About the Book
What does it mean to be a Christian university in the Baptist tradition? The inherited definition of Baylor as a Christian university was based on the atmospheric model, a view of the Christian university defined largely by its student life, placing emphasis on a highly moral and religious kind of campus culture as its major ingredient. A common way of expressing Baylor's purpose, under this model, was to say that Baylor offered an excellent education in a Christian environment.
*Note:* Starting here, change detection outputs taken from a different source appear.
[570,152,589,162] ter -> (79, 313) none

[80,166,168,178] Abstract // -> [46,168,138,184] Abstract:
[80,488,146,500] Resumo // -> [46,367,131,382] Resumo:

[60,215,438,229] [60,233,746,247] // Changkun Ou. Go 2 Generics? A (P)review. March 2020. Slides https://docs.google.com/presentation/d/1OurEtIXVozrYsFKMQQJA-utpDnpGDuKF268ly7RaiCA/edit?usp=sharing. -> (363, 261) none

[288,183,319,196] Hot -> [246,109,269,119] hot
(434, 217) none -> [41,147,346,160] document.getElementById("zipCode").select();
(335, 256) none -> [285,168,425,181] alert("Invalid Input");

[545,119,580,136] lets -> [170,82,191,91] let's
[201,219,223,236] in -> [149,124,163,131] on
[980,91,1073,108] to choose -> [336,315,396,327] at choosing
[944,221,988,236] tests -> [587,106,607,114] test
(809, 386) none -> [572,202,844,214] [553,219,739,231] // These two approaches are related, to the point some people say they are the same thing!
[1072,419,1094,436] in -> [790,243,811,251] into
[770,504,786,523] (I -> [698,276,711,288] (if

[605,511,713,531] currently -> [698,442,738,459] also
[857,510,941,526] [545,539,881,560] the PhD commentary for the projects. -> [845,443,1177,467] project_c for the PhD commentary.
The large question left unanswered by the atmospheric model was the relationship of the Christian faith to the central part of the university, its intellectual life. It was not until the 1990s, however, that the integration model began to supplement, if not supplant, the atmospheric model. The integration model holds that it is a necessary condition of a Christian university that it bring the resources of the Christian faith to bear on the essence of what a university is namely, its entire intellectual life and discourse. The presumption is that the Christian faith in its scripture, traditions, and theology contains essential knowledge and wisdom that bring enlightenment and understanding to all other forms of learning. A Christian atmosphere is important, but atmosphere alone does not make a university a Christian university in the most basic and relevant sense.
This volume includes six major essays, five with responses, that constituted the core lectures of the colloquy in April of 2003 titled 'The Baptist and Christian Character of Baylor.' The colloquy was important because there was then and is now a widespread desire to come together as a community to speak openly and freely about what it means to be a Christian university in the Baptist tradition and to think about what the future of Baylor ought to be.